Continue the passage on assigning function modules to PLCs through a graphical interface, picking up after its last sentence.

___ Source passage

FIG. 6 shows schematically an aspect of a method according to an embodiment. A person that uses a program, which implements a method as described above and/or below, may use a graphical interface. The graphical interface may include a Module Type Library (MTP: Module Type Package), which contains a list of elements and components of a plant's sub-system, e.g. the one depicted in FIG. 4. The list shown comprises sub-sub-systems like “Gas Treatment” or “Oil Heater”. The sub-sub-systems may be “Function Module” or an MTP-based third party module. The “Function Module MTP” may contain a PLC type independent description of the process function, e.g. a controller program 50, e.g. one controller program 50 for each of “Gas Treatment”, “Oil Heater”, and “Separator Type”. Thus, a library of functions is available, as shown in FIG. 7. A function of this library can be selected, e.g. by drag and drop (right part of FIG. 7), and appears, then, as a box “Sepa 8004”. The “Separator Type” has “causes” (e.g. sensor signals) on its left side and “effects” (e.g. signals to actuators) on its right side. The box “Sepa 8004” may be marked as red as long as it is not assigned yet to a target system, but a PLC is attached to it, e.g. successfully selected, based on the database and the controller program. In FIG. 8, an assignment to a target system is shown, as can be done by means of the graphical interface. The “Assign to target system” box may be opened by a right-click on the box “Sepa 8004”. Then the GDS is consulted to inform the user about the available PLCs or controllers, e.g. by means of a further box “Select Controller” (for selecting the PLC) on the graphical interface. The box “Select Controller” presents a list of available controllers of the sub-system, i.e. the PLC-list. The list of available controllers may be sent from the plant's network (the sub-system shall become or is already part of this plant). From the list of available controllers (i.e. PLCs), the controller that is to be used can selected. In an embodiment, the selected may be performed automatically, e.g. supported by a preference entry in the PLC-list. The selection may be confirmed by clicking on a, OK button. The finalized selection or assignment may turn the box “Sepa 8004” to green.

After the selection or assignment, the controller replies with its type (here “AC800M”), as shown in FIG. 9 (bottom). This type may be stored on the controllers OPC UA server, e.g. in a defined variable “applicationNames”. Based on this controller type, a generator for generating the required code for the target system may be selected. The code may be generated (as shown in FIG. 9 right), compiled and downloaded as an application 60 to the selected PLC.

FIG. 10 shows an example where an alternative PLC type “Freelance” is selected. This type may be stored on the controllers OPC UA server, e.g. in a defined variable “applicationNames”. Based on this controller type, a generator for generating the required code for the target system may be selected. The code may be generated (as shown in FIG. 10 right), compiled and downloaded as an application 60 to the selected PLC.

______
___ Source data

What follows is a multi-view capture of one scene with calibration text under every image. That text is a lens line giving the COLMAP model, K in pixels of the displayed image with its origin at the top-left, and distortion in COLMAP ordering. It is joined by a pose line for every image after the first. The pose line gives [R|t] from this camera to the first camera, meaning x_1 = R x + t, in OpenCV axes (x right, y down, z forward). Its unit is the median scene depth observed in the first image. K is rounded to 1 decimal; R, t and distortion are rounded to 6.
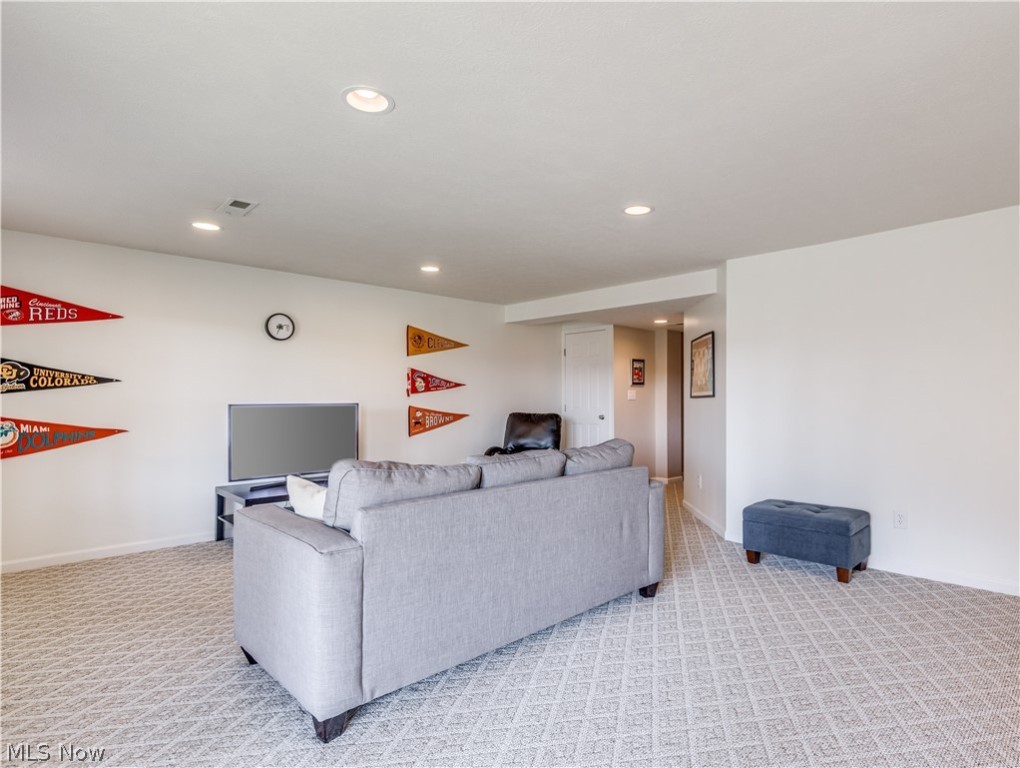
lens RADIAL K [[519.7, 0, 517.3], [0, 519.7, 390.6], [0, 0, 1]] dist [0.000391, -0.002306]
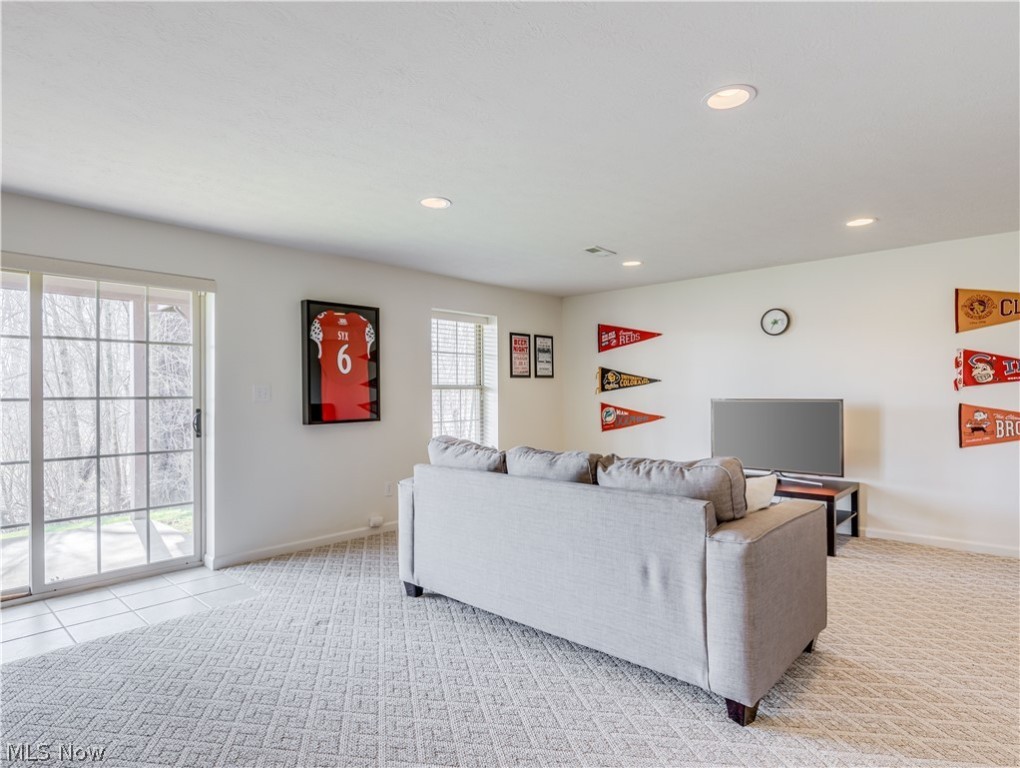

______

→ **Answer section**
FIG. 11 shows a flow diagram 100 of a computer-implemented method for configuring a sub-system 12 of an industrial plant 10 according to an embodiment. (For the reference signs: see the figures above.) The sub-system 12 comprises at least one sensor 20, at least one actuator 30 and at least one programmable logic controller, PLC 41, 42. In a step 102, a description of the at least one sensor 20 is stored in a database 15. In a step 104, a description of the at least one actuator 30 is stored in the database 15. In a step 106, a PLC-list 40 comprising a description of the at least one PLC 41 is stored in the database 15. The steps 102-106 may be performed in any sequence or in parallel. In a step 108, a controller program 50 is written; the controller program 50 describes an action of the at least one actuator 30 that is caused by the at least one sensor 20. The controller program 50 may, e.g., be implemented as a function block diagram, as a ladder logic, as a structured text, as a sequential function chart, and/or as an iteration list. In a step 110, based on the database 15 and the controller program 50, a PLC 41 of the PLC-list 40 is selected. The selected PLC 41 is able to functionally connect the sensor 20 and the actuator 30. In a step 112, an application 60 for controlling the selected PLC 41 is generated, based on the selected PLC 41 and the controller program 50. In a step 114, the application 60 is transferred to the selected PLC 41, thus configuring and/or functionally connecting the at least one sensor 20 and the at least one actuator 30 of the sub-system 12. In an optional step 116, the sub-system 12 of the industrial plant 10 my start its operation.

In the present disclosure, the industrial plant may be configured for producing and/or for manufacturing substances, for instance materials and/or compounds. The industrial plant may comprise one or more sub-systems. Each sub-system may comprise components, such as sensors, actuators, and/or control units. Examples for sensors may comprise inductive, capacitive, resistive, and/or optical means (including switches), configured, e.g., for sensing pressure, flow, temperature, distance, and/or variations of these measures, e.g. speed, acceleration, etc. Examples for actuators may comprise pumps, compressors, vessels or pressure vessels, tanks, heat exchangers, furnaces, fans, cooling towers, valves, etc. Examples for control units may comprise one or more Programmable Logic Controllers, PLCs. Each PLC may control at least one actuator, based on data from at least one sensor and/or from at least one communication entity, e.g. comprising a message or the like.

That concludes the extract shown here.